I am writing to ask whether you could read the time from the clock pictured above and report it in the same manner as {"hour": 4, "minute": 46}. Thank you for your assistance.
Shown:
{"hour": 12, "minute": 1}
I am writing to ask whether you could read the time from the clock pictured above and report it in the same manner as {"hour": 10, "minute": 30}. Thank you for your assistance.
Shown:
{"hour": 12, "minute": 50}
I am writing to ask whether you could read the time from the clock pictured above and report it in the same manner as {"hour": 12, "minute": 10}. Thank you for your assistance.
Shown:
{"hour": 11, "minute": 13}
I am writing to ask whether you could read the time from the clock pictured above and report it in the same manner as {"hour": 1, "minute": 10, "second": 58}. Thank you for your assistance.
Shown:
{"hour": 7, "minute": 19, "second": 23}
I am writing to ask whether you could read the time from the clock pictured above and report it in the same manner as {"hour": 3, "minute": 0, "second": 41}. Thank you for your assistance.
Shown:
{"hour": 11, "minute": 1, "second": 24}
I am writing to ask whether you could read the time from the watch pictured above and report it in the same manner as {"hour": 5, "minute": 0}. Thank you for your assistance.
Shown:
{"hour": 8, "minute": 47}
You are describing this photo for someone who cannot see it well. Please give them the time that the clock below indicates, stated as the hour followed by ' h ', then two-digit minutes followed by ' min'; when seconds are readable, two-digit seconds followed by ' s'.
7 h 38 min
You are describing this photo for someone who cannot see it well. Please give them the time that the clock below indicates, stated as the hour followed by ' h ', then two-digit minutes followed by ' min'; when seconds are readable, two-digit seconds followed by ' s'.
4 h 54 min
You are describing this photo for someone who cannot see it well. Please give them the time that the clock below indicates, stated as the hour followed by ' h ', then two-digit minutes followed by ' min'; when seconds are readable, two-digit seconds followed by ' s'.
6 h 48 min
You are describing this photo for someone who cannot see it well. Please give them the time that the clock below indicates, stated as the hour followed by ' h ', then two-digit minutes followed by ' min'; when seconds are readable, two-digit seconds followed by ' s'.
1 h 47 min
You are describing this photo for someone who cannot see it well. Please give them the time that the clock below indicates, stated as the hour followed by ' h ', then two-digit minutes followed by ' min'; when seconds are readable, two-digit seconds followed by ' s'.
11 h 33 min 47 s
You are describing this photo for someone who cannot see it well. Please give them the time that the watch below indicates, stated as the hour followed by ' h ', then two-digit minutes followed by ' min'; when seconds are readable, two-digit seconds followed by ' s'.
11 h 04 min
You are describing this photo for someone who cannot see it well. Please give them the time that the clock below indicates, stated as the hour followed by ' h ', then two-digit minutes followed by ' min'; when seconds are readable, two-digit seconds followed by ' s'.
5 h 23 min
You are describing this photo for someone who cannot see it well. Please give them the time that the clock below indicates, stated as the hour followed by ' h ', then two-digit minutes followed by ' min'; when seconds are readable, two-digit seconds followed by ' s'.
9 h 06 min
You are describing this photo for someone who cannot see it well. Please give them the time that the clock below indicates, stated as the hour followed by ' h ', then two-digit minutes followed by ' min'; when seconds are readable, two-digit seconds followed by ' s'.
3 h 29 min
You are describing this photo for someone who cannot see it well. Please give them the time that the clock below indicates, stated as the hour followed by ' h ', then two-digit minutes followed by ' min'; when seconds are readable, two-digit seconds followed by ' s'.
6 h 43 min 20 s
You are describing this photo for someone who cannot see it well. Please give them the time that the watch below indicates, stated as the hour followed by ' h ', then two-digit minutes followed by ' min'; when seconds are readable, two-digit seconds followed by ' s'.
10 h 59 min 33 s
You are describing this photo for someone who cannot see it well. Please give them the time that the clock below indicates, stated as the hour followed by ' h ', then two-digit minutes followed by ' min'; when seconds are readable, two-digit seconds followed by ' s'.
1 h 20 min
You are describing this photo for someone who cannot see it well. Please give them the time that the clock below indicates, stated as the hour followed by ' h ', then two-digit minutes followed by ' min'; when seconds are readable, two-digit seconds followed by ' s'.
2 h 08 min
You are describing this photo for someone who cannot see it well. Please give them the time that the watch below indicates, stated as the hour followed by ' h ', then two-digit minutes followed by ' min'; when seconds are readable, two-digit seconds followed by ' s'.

..............................

- _INSTRUCTIONS TO FOLLOW_: List each line from the items above that contains the word "your".

- _EXERCISE OUTPUT_:
I am writing to ask whether you could read the time from the clock pictured above and report it in the same manner as {"hour": 4, "minute": 46}. Thank you for your assistance.
I am writing to ask whether you could read the time from the clock pictured above and report it in the same manner as {"hour": 10, "minute": 30}. Thank you for your assistance.
I am writing to ask whether you could read the time from the clock pictured above and report it in the same manner as {"hour": 12, "minute": 10}. Thank you for your assistance.
I am writing to ask whether you could read the time from the clock pictured above and report it in the same manner as {"hour": 1, "minute": 10, "second": 58}. Thank you for your assistance.
I am writing to ask whether you could read the time from the clock pictured above and report it in the same manner as {"hour": 3, "minute": 0, "second": 41}. Thank you for your assistance.
I am writing to ask whether you could read the time from the watch pictured above and report it in the same manner as {"hour": 5, "minute": 0}. Thank you for your assistance.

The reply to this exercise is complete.